I'm reworking some json using jq
and trying to extract some strings from a larger description and move them into an array of related controls.
Here's my input json:
{"description": "Fail-safe procedures include, for example, alerting operator personnel and providing specific instructions on subsequent steps to take (e.g., do nothing, re-establish system settings, shut down processes, restart the system, or contact designated organizational personnel). Related controls: CA-2, CA-7, CM-3, CM-5, CM-8, MA-2, IR-4, RA-5, SA-10, SA-1x, SI-1x"}
The output I want is:
{"description": "Fail-safe procedures include, for example, alerting operator personnel and providing specific instructions on subsequent steps to take (e.g., do nothing, re-establish system settings, shut down processes, restart the system, or contact designated organizational personnel).",
"relatedControls": ["CA-2", "CA-7", "CM-3", "CM-5", "CM-8", "MA-2", "IR-4", "RA-5", "SA-10", "SA-1x", "SI-1x"}
I've worked out something I think is pretty close, but this is creating more objects instead of creating an array of controls like I wanted.
jq '. | {description: .description | sub(" Related controls:.*";""), relatedControls: .description | scan("[A-Z]{2}-\\d[0-9x]?") }'
Here's the whole thing on one line so it's easy to test:
echo '{"description": "Fail-safe procedures include, for example, alerting operator personnel and providing specific instructions on subsequent steps to take (e.g., do nothing, re-establish system settings, shut down processes, restart the system, or contact designated organizational personnel). Related controls: CA-2, CA-7, CM-3, CM-5, CM-8, MA-2, IR-4, RA-5, SA-10, SA-1x, SI-1x"}' | jq '. | {description: .description | sub(" Related controls:.*";""), relatedControls: .description | scan("[A-Z]{2}-\\d[0-9x]?") }'
jq
wizards... what a I missing to get the output I'm after?
You could just split /
at " Related controls: "
, then split again at ", "
:
.description / " Related controls: "
| {description: .[0], relatedControls: (.[1] / ", ")}
Alternatively, here's another approach using capture
and scan
with your regular expressions:
.description
| capture("(?<description>.*) Related controls: (?<relatedControls>.*)")

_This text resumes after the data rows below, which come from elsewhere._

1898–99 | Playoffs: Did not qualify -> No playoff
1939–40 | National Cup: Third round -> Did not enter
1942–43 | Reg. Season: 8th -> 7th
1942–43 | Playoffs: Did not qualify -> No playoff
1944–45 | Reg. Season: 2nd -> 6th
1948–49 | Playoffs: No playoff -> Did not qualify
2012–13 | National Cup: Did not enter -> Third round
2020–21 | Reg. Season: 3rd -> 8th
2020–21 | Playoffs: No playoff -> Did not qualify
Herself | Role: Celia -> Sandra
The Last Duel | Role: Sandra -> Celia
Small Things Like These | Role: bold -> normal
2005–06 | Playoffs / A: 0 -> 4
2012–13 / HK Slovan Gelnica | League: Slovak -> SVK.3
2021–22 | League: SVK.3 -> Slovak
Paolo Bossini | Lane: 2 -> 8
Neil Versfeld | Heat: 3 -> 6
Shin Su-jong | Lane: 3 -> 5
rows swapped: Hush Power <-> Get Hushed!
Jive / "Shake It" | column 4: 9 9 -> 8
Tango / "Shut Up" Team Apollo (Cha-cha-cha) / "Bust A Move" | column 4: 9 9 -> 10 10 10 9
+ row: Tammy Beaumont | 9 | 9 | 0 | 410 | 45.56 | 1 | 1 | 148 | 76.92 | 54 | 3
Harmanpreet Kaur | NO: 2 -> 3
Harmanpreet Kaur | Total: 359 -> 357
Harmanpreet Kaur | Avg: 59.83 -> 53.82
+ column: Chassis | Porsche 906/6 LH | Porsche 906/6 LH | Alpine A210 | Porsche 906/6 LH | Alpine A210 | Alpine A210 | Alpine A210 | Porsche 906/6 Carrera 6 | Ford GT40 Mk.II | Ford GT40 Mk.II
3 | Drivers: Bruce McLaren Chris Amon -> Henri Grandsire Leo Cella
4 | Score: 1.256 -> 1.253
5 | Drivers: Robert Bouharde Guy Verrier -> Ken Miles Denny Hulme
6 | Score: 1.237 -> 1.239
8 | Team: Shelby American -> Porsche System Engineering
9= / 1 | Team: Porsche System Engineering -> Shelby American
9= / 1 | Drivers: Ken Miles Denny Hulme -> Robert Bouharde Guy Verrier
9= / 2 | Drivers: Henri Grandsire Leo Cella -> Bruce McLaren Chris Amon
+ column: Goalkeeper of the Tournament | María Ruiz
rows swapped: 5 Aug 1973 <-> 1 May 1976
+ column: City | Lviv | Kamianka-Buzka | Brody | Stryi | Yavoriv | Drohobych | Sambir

| .relatedControls |= [scan("[A-Z]{2}-\\d[0-9x]?")]
Output:
{
"description": "Fail-safe procedures include, for example, alerting operator personnel and providing specific instructions on subsequent steps to take (e.g., do nothing, re-establish system settings, shut down processes, restart the system, or contact designated organizational personnel).",
"relatedControls": [
"CA-2",
"CA-7",
"CM-3",
"CM-5",
"CM-8",
"MA-2",
"IR-4",
"RA-5",
"SA-10",
"SA-1x",
"SI-1x"
]
}